Quanti anni sono che vivi a San Francisco?
Sono arrivato in America nel dicembre del ’77. Con Cristoforo Colombo e la ciurma, siamo partiti ed approdati in California (ride, ndr).
Anche l’inglese, in Italia, non è una lingua parlata come negli altri paesi. C’è una pigrizia di fondo che non permette di fare molto. E’ un paese chiuso che stanno cercando di chiudere ancora di più e per smuovere qualcosa, ci vorrà una grande rivoluzione secondo me.
Mi sembra di capire che dal ’77 ad oggi, non è cambiato moltissimo.
Io non noto grosse differenze, sinceramente. Dimmi tu di qualche artista italiano che è riuscito ad entrare in classifica in America o in Inghilterra. Si parla di Bocelli e Pavarotti.
Eros Ramazzotti e Laura Pausini hanno avuto successo in Germania (che li vogliono sentire in italiano) e in Sud America. Fine.

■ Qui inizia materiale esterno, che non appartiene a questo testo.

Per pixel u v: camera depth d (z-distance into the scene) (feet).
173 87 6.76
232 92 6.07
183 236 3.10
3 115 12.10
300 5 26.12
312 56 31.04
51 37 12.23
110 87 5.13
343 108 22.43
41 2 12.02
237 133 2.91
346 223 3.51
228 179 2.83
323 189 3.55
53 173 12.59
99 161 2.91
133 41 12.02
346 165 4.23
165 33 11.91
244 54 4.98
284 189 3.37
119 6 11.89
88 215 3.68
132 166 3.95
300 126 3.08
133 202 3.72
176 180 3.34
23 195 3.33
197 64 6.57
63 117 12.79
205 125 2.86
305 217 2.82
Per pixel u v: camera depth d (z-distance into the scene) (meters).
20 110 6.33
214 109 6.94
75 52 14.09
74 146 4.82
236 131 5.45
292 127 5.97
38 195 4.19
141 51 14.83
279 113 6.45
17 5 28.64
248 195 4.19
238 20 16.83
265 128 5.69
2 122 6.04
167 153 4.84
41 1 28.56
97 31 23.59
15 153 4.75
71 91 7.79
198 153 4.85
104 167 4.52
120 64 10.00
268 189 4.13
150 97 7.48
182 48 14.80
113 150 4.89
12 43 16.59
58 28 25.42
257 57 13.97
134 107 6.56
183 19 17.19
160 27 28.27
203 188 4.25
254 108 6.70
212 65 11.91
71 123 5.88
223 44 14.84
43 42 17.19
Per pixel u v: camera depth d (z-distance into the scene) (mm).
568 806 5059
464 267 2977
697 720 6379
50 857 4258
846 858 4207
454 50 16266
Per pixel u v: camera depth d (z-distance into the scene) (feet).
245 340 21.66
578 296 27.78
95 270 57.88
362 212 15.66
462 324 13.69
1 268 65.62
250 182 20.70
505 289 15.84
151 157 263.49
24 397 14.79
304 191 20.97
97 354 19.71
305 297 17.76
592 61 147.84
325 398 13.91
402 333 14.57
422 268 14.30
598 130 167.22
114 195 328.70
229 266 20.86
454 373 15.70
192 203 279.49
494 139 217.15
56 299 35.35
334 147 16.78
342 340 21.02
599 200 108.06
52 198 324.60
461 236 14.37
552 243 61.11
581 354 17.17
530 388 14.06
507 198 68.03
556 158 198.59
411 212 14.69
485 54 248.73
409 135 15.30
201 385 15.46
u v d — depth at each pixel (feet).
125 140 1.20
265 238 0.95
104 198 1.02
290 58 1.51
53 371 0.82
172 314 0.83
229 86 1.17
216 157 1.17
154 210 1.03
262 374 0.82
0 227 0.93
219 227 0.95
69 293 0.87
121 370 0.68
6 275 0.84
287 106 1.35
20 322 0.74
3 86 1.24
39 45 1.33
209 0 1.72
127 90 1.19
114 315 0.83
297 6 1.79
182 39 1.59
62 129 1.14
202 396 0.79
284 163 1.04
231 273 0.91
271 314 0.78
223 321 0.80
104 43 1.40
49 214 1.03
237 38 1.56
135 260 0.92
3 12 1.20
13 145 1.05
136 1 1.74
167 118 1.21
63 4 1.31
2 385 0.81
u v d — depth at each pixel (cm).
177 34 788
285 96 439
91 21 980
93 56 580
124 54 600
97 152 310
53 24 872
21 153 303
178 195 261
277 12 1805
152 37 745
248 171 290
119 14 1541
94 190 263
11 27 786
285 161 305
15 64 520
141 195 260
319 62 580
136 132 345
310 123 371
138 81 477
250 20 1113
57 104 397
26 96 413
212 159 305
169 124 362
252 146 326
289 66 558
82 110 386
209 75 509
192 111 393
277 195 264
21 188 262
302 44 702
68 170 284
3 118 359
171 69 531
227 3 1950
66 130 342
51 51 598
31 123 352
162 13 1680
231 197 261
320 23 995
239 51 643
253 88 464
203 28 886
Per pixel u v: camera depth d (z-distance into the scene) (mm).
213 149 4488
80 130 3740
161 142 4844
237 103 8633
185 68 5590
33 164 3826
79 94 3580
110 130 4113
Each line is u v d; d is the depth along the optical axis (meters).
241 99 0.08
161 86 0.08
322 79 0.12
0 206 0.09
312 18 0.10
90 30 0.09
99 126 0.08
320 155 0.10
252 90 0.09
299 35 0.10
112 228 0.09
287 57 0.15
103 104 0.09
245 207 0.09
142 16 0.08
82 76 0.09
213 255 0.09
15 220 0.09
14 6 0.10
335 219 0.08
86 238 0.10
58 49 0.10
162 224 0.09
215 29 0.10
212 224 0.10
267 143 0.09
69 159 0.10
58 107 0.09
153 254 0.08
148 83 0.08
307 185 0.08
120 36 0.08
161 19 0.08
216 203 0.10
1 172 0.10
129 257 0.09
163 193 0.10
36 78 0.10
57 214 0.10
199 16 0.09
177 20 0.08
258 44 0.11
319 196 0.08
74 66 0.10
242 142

Tornando all’album, ci sarà un tour?
Non quest’anno per via di numerosi impegni. Sto già lavorando al mio prossimo album da solista e mi ci vorranno diversi mesi per riuscire ad imparare le parti di chitarra che ho scritto (ride, ndr). Nel frattempo sto producendo un chitarrista molto giovane, Filippo Bertipaglia. Un ragazzo brillante che spero di portare all’estero entro quest’anno. Nella sua nicchia di chitarra acustica è veramente un genio e merita di avere voce in capitolo. Poi, con Peppino, stiamo pensando al 2020 come anno per un tour europeo.